これはウィーンで日本人向けに発行された「月刊ウィーン」に寄せて著者が1989年7月から1994年8月に書いた「ウィーン
- 知らなくてもいい話」の小文をまとめた本です。各章には4話〜6話が載っていて、全部を合わせると57話になります。
そのお話しのひとつひとつは「シシーもタバコを吸っていた」とか、「リヒテンシュタイン侯はある企みでビール工場をもっていた」といった歴史の逸話から、「ウィーンの市電の番号の謎」や「なんでヨーロッパ人は風呂に入らなくなったのか?」といった豆知識モノまであり、トホホネタこそないものの、基本的なノリは私の「オーストリア散策」の「エピソードコーナー」とちょっと共通しています。

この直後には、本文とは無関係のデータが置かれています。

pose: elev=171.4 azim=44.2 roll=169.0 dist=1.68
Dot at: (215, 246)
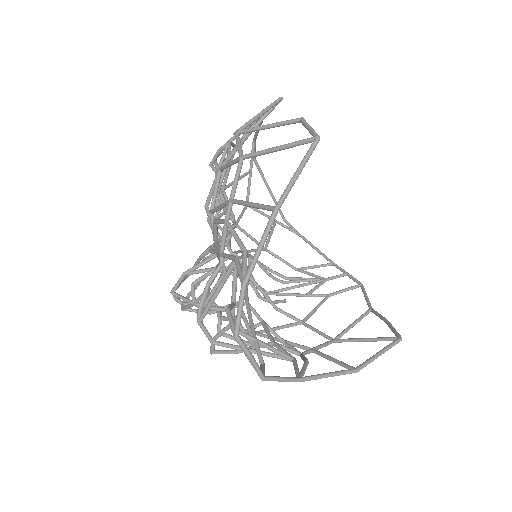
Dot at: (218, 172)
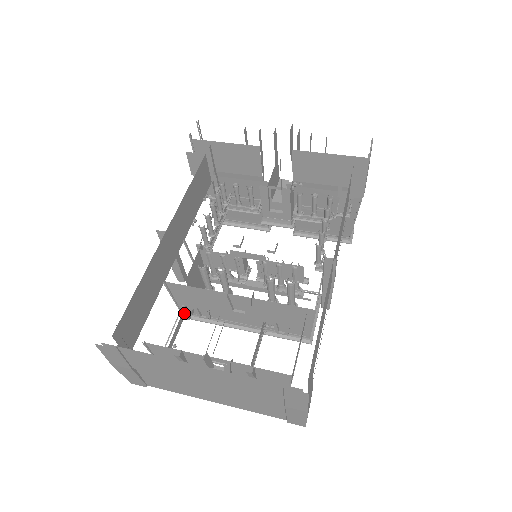
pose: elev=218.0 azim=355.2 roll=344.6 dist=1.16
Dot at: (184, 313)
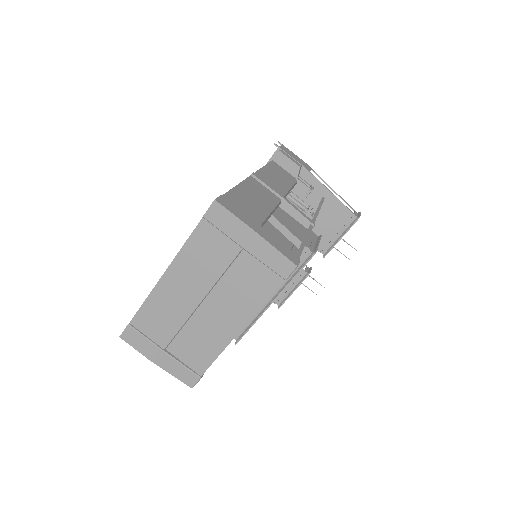
Dot at: occluded
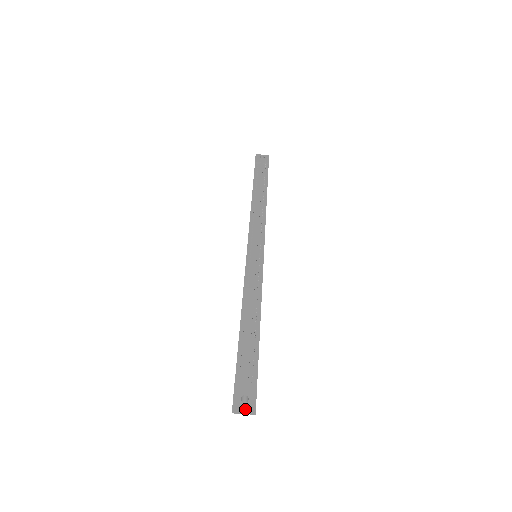
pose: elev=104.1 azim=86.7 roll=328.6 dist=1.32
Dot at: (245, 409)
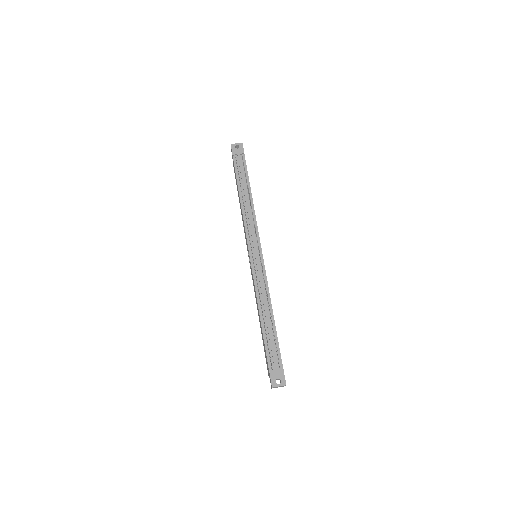
Dot at: occluded
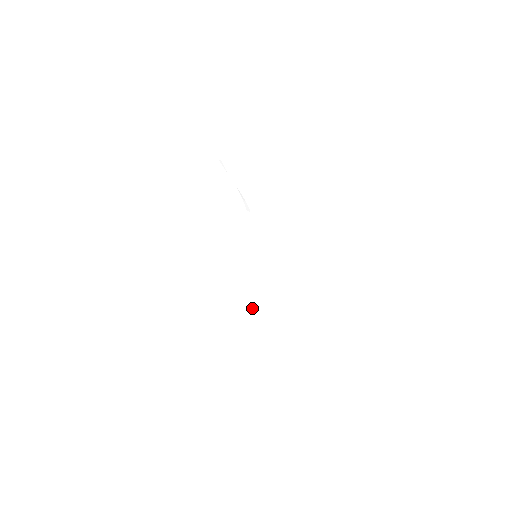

また、知らなくていいものに限って逆に楽しいのは世の常。たとえば「モーツァルトに髭がないのは、当時流行した嗅ぎタバコの邪魔になるから」ということや、「路上のオルガン弾きという商売は貧民の自立を助ける意味もあった」というところなどを読むと、ウィーンの歴史がとても身近なものに感じられてきます。この本は小話し好きの人のほか、これからウィーンに旅行してみようという方にも是非お勧めの1冊と言えるでしょう。